Print each line below verbatim, skipping every picture.

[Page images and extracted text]
- - -
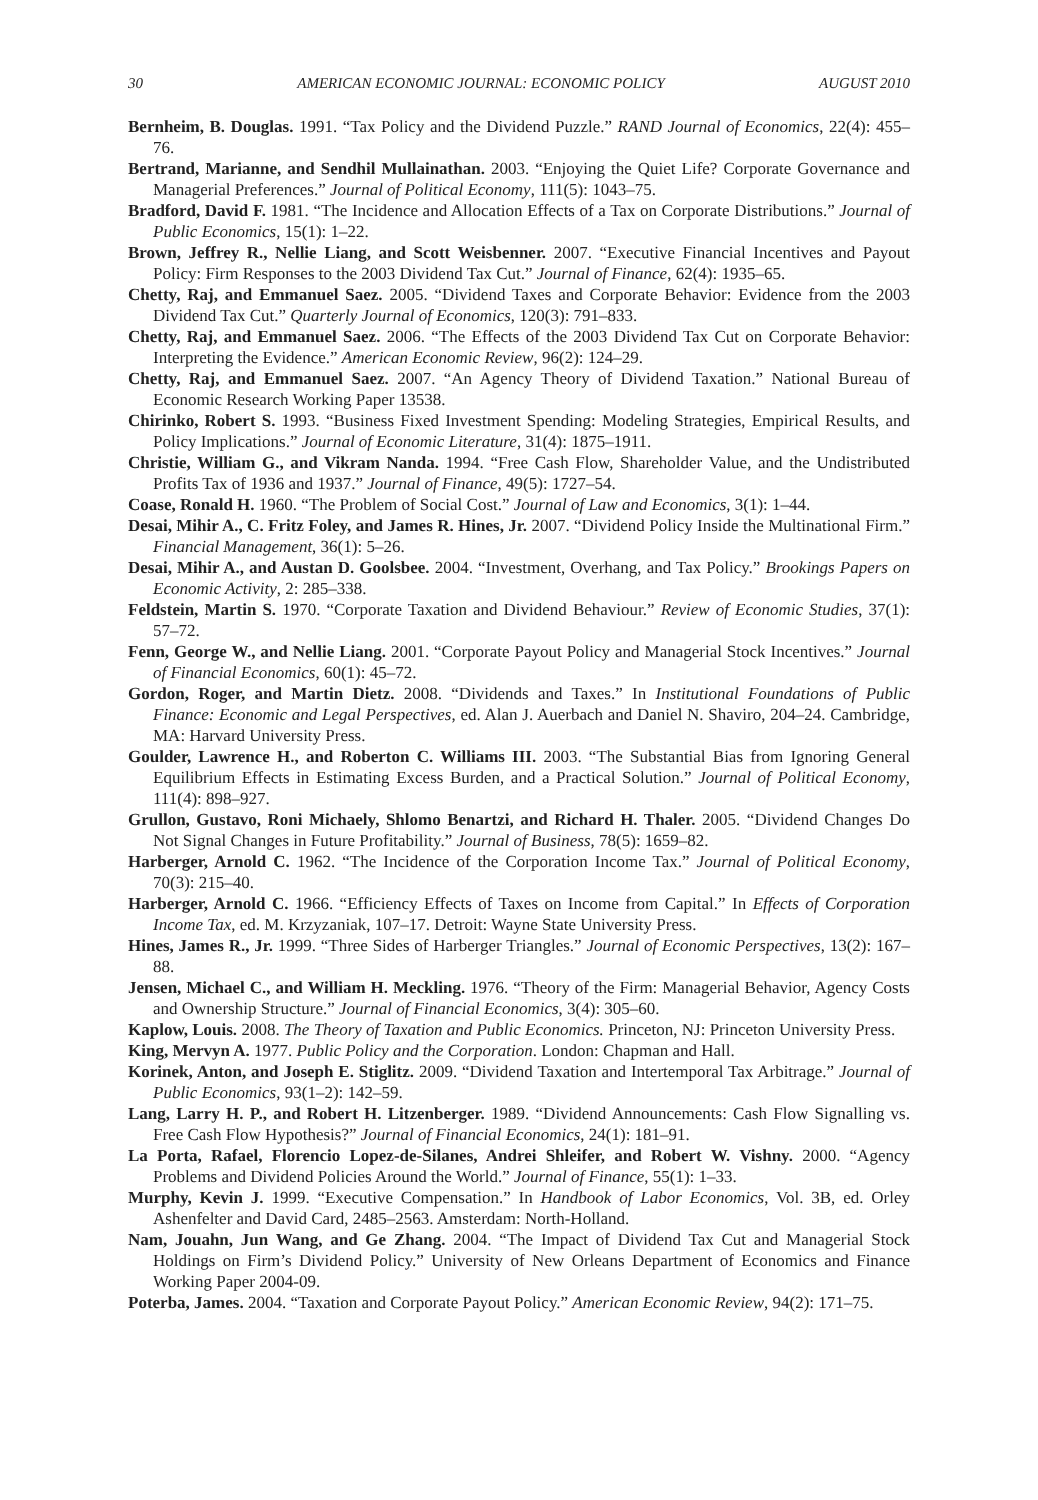30 AMERICAN ECONOMIC JOURNAL: ECONOMIC POLICY AUGUST 2010
Bernheim, B. Douglas. 1991. “Tax Policy and the Dividend Puzzle.” RAND Journal of Economics, 22(4): 455–76.
Bertrand, Marianne, and Sendhil Mullainathan. 2003. “Enjoying the Quiet Life? Corporate Governance and Managerial Preferences.” Journal of Political Economy, 111(5): 1043–75.
Bradford, David F. 1981. “The Incidence and Allocation Effects of a Tax on Corporate Distributions.” Journal of Public Economics, 15(1): 1–22.
Brown, Jeffrey R., Nellie Liang, and Scott Weisbenner. 2007. “Executive Financial Incentives and Payout Policy: Firm Responses to the 2003 Dividend Tax Cut.” Journal of Finance, 62(4): 1935–65.
Chetty, Raj, and Emmanuel Saez. 2005. “Dividend Taxes and Corporate Behavior: Evidence from the 2003 Dividend Tax Cut.” Quarterly Journal of Economics, 120(3): 791–833.
Chetty, Raj, and Emmanuel Saez. 2006. “The Effects of the 2003 Dividend Tax Cut on Corporate Behavior: Interpreting the Evidence.” American Economic Review, 96(2): 124–29.
Chetty, Raj, and Emmanuel Saez. 2007. “An Agency Theory of Dividend Taxation.” National Bureau of Economic Research Working Paper 13538.
Chirinko, Robert S. 1993. “Business Fixed Investment Spending: Modeling Strategies, Empirical Results, and Policy Implications.” Journal of Economic Literature, 31(4): 1875–1911.
Christie, William G., and Vikram Nanda. 1994. “Free Cash Flow, Shareholder Value, and the Undistributed Profits Tax of 1936 and 1937.” Journal of Finance, 49(5): 1727–54.
Coase, Ronald H. 1960. “The Problem of Social Cost.” Journal of Law and Economics, 3(1): 1–44.
Desai, Mihir A., C. Fritz Foley, and James R. Hines, Jr. 2007. “Dividend Policy Inside the Multinational Firm.” Financial Management, 36(1): 5–26.
Desai, Mihir A., and Austan D. Goolsbee. 2004. “Investment, Overhang, and Tax Policy.” Brookings Papers on Economic Activity, 2: 285–338.
Feldstein, Martin S. 1970. “Corporate Taxation and Dividend Behaviour.” Review of Economic Studies, 37(1): 57–72.
Fenn, George W., and Nellie Liang. 2001. “Corporate Payout Policy and Managerial Stock Incentives.” Journal of Financial Economics, 60(1): 45–72.
Gordon, Roger, and Martin Dietz. 2008. “Dividends and Taxes.” In Institutional Foundations of Public Finance: Economic and Legal Perspectives, ed. Alan J. Auerbach and Daniel N. Shaviro, 204–24. Cambridge, MA: Harvard University Press.
Goulder, Lawrence H., and Roberton C. Williams III. 2003. “The Substantial Bias from Ignoring General Equilibrium Effects in Estimating Excess Burden, and a Practical Solution.” Journal of Political Economy, 111(4): 898–927.
Grullon, Gustavo, Roni Michaely, Shlomo Benartzi, and Richard H. Thaler. 2005. “Dividend Changes Do Not Signal Changes in Future Profitability.” Journal of Business, 78(5): 1659–82.
Harberger, Arnold C. 1962. “The Incidence of the Corporation Income Tax.” Journal of Political Economy, 70(3): 215–40.
Harberger, Arnold C. 1966. “Efficiency Effects of Taxes on Income from Capital.” In Effects of Corporation Income Tax, ed. M. Krzyzaniak, 107–17. Detroit: Wayne State University Press.
Hines, James R., Jr. 1999. “Three Sides of Harberger Triangles.” Journal of Economic Perspectives, 13(2): 167–88.
Jensen, Michael C., and William H. Meckling. 1976. “Theory of the Firm: Managerial Behavior, Agency Costs and Ownership Structure.” Journal of Financial Economics, 3(4): 305–60.
Kaplow, Louis. 2008. The Theory of Taxation and Public Economics. Princeton, NJ: Princeton University Press.
King, Mervyn A. 1977. Public Policy and the Corporation. London: Chapman and Hall.
Korinek, Anton, and Joseph E. Stiglitz. 2009. “Dividend Taxation and Intertemporal Tax Arbitrage.” Journal of Public Economics, 93(1–2): 142–59.
Lang, Larry H. P., and Robert H. Litzenberger. 1989. “Dividend Announcements: Cash Flow Signalling vs. Free Cash Flow Hypothesis?” Journal of Financial Economics, 24(1): 181–91.
La Porta, Rafael, Florencio Lopez-de-Silanes, Andrei Shleifer, and Robert W. Vishny. 2000. “Agency Problems and Dividend Policies Around the World.” Journal of Finance, 55(1): 1–33.
Murphy, Kevin J. 1999. “Executive Compensation.” In Handbook of Labor Economics, Vol. 3B, ed. Orley Ashenfelter and David Card, 2485–2563. Amsterdam: North-Holland.
Nam, Jouahn, Jun Wang, and Ge Zhang. 2004. “The Impact of Dividend Tax Cut and Managerial Stock Holdings on Firm’s Dividend Policy.” University of New Orleans Department of Economics and Finance Working Paper 2004-09.
Poterba, James. 2004. “Taxation and Corporate Payout Policy.” American Economic Review, 94(2): 171–75.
- - -
* Output for this exercise *
30 AMERICAN ECONOMIC JOURNAL: ECONOMIC POLICY AUGUST 2010
Bernheim, B. Douglas. 1991. “Tax Policy and the Dividend Puzzle.” RAND Journal of Economics, 22(4): 455–76.
Bertrand, Marianne, and Sendhil Mullainathan. 2003. “Enjoying the Quiet Life? Corporate Governance and Managerial Preferences.” Journal of Political Economy, 111(5): 1043–75.
Bradford, David F. 1981. “The Incidence and Allocation Effects of a Tax on Corporate Distributions.” Journal of Public Economics, 15(1): 1–22.
Brown, Jeffrey R., Nellie Liang, and Scott Weisbenner. 2007. “Executive Financial Incentives and Payout Policy: Firm Responses to the 2003 Dividend Tax Cut.” Journal of Finance, 62(4): 1935–65.
Chetty, Raj, and Emmanuel Saez. 2005. “Dividend Taxes and Corporate Behavior: Evidence from the 2003 Dividend Tax Cut.” Quarterly Journal of Economics, 120(3): 791–833.
Chetty, Raj, and Emmanuel Saez. 2006. “The Effects of the 2003 Dividend Tax Cut on Corporate Behavior: Interpreting the Evidence.” American Economic Review, 96(2): 124–29.
Chetty, Raj, and Emmanuel Saez. 2007. “An Agency Theory of Dividend Taxation.” National Bureau of Economic Research Working Paper 13538.
Chirinko, Robert S. 1993. “Business Fixed Investment Spending: Modeling Strategies, Empirical Results, and Policy Implications.” Journal of Economic Literature, 31(4): 1875–1911.
Christie, William G., and Vikram Nanda. 1994. “Free Cash Flow, Shareholder Value, and the Undistributed Profits Tax of 1936 and 1937.” Journal of Finance, 49(5): 1727–54.
Coase, Ronald H. 1960. “The Problem of Social Cost.” Journal of Law and Economics, 3(1): 1–44.
Desai, Mihir A., C. Fritz Foley, and James R. Hines, Jr. 2007. “Dividend Policy Inside the Multinational Firm.” Financial Management, 36(1): 5–26.
Desai, Mihir A., and Austan D. Goolsbee. 2004. “Investment, Overhang, and Tax Policy.” Brookings Papers on Economic Activity, 2: 285–338.
Feldstein, Martin S. 1970. “Corporate Taxation and Dividend Behaviour.” Review of Economic Studies, 37(1): 57–72.
Fenn, George W., and Nellie Liang. 2001. “Corporate Payout Policy and Managerial Stock Incentives.” Journal of Financial Economics, 60(1): 45–72.
Gordon, Roger, and Martin Dietz. 2008. “Dividends and Taxes.” In Institutional Foundations of Public Finance: Economic and Legal Perspectives, ed. Alan J. Auerbach and Daniel N. Shaviro, 204–24. Cambridge, MA: Harvard University Press.
Goulder, Lawrence H., and Roberton C. Williams III. 2003. “The Substantial Bias from Ignoring General Equilibrium Effects in Estimating Excess Burden, and a Practical Solution.” Journal of Political Economy, 111(4): 898–927.
Grullon, Gustavo, Roni Michaely, Shlomo Benartzi, and Richard H. Thaler. 2005. “Dividend Changes Do Not Signal Changes in Future Profitability.” Journal of Business, 78(5): 1659–82.
Harberger, Arnold C. 1962. “The Incidence of the Corporation Income Tax.” Journal of Political Economy, 70(3): 215–40.
Harberger, Arnold C. 1966. “Efficiency Effects of Taxes on Income from Capital.” In Effects of Corporation Income Tax, ed. M. Krzyzaniak, 107–17. Detroit: Wayne State University Press.
Hines, James R., Jr. 1999. “Three Sides of Harberger Triangles.” Journal of Economic Perspectives, 13(2): 167–88.
Jensen, Michael C., and William H. Meckling. 1976. “Theory of the Firm: Managerial Behavior, Agency Costs and Ownership Structure.” Journal of Financial Economics, 3(4): 305–60.
Kaplow, Louis. 2008. The Theory of Taxation and Public Economics. Princeton, NJ: Princeton University Press.
King, Mervyn A. 1977. Public Policy and the Corporation. London: Chapman and Hall.
Korinek, Anton, and Joseph E. Stiglitz. 2009. “Dividend Taxation and Intertemporal Tax Arbitrage.” Journal of Public Economics, 93(1–2): 142–59.
Lang, Larry H. P., and Robert H. Litzenberger. 1989. “Dividend Announcements: Cash Flow Signalling vs. Free Cash Flow Hypothesis?” Journal of Financial Economics, 24(1): 181–91.
La Porta, Rafael, Florencio Lopez-de-Silanes, Andrei Shleifer, and Robert W. Vishny. 2000. “Agency Problems and Dividend Policies Around the World.” Journal of Finance, 55(1): 1–33.
Murphy, Kevin J. 1999. “Executive Compensation.” In Handbook of Labor Economics, Vol. 3B, ed. Orley Ashenfelter and David Card, 2485–2563. Amsterdam: North-Holland.
Nam, Jouahn, Jun Wang, and Ge Zhang. 2004. “The Impact of Dividend Tax Cut and Managerial Stock Holdings on Firm’s Dividend Policy.” University of New Orleans Department of Economics and Finance Working Paper 2004-09.
Poterba, James. 2004. “Taxation and Corporate Payout Policy.” American Economic Review, 94(2): 171–75.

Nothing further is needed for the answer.